Exercise instructions: Retype the records below exactly as given, but only from the first line through the line with "For this, a", and without the pictures.

Dataset content Block Start

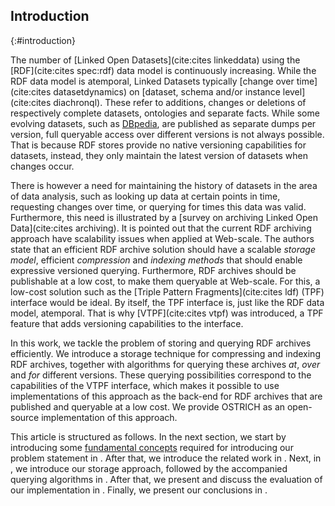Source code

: ## Introduction
{:#introduction}

The number of [Linked Open Datasets](cite:cites linkeddata) using the [RDF](cite:cites spec:rdf) data model is continuously increasing.
While the RDF data model is atemporal, Linked Datasets typically [change over time](cite:cites datasetdynamics) on
[dataset, schema and/or instance level](cite:cites diachronql). These refer to additions,
changes or deletions of respectively complete datasets, ontologies and separate facts.
While some evolving datasets, such as [DBpedia](dbpedia),
are published as separate dumps per version, full queryable access over different versions is not always possible.
That is because RDF stores provide no native versioning capabilities for datasets,
instead, they only maintain the latest version of datasets when changes occur.

There is however a need for maintaining the history of datasets in the area of data analysis,
such as looking up data at certain points in time,
requesting changes over time,
or querying for times this data was valid.
Furthermore, this need is illustrated by a [survey on archiving Linked Open Data](cite:cites archiving).
It is pointed out that the current RDF archiving approach have scalability issues when applied at Web-scale.
The authors state that an efficient RDF archive solution should have a scalable *storage model*,
efficient *compression* and *indexing methods* that should enable expressive versioned querying.
Furthermore, RDF archives should be publishable at a low cost, to make them queryable at Web-scale.
For this, a low-cost solution such as the [Triple Pattern Fragments](cite:cites ldf) (TPF) interface
would be ideal. By itself, the TPF interface is, just like the RDF data model, atemporal.
That is why [VTPF](cite:cites vtpf) was introduced, a TPF feature that adds versioning capabilities to the interface.

In this work, we tackle the problem of storing and querying RDF archives efficiently.
We introduce a storage technique for compressing and indexing RDF archives,
together with algorithms for querying these archives *at*, *over* and *for* different versions.
These querying possibilities correspond to the capabilities of the VTPF interface,
which makes it possible to use implementations of this approach as the back-end for RDF archives that are published and queryable at a low cost.
We provide OSTRICH as an open-source implementation of this approach.

This article is structured as follows.
In the next section, we start by introducing some [fundamental concepts](#preliminaries)
required for introducing our problem statement in [](#problem-statement).
After that, we introduce the related work in [](#related-work).
Next, in [](#storage), we introduce our storage approach, followed by the accompanied querying algorithms in [](#querying).
After that, we present and discuss the evaluation of our implementation in [](#evaluation).
Finally, we present our conclusions in [](#conclusions).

Dataset content Block End

Exercise result:
Source code

: ## Introduction
{:#introduction}

The number of [Linked Open Datasets](cite:cites linkeddata) using the [RDF](cite:cites spec:rdf) data model is continuously increasing.
While the RDF data model is atemporal, Linked Datasets typically [change over time](cite:cites datasetdynamics) on
[dataset, schema and/or instance level](cite:cites diachronql). These refer to additions,
changes or deletions of respectively complete datasets, ontologies and separate facts.
While some evolving datasets, such as [DBpedia](dbpedia),
are published as separate dumps per version, full queryable access over different versions is not always possible.
That is because RDF stores provide no native versioning capabilities for datasets,
instead, they only maintain the latest version of datasets when changes occur.

There is however a need for maintaining the history of datasets in the area of data analysis,
such as looking up data at certain points in time,
requesting changes over time,
or querying for times this data was valid.
Furthermore, this need is illustrated by a [survey on archiving Linked Open Data](cite:cites archiving).
It is pointed out that the current RDF archiving approach have scalability issues when applied at Web-scale.
The authors state that an efficient RDF archive solution should have a scalable *storage model*,
efficient *compression* and *indexing methods* that should enable expressive versioned querying.
Furthermore, RDF archives should be publishable at a low cost, to make them queryable at Web-scale.
For this, a low-cost solution such as the [Triple Pattern Fragments](cite:cites ldf) (TPF) interface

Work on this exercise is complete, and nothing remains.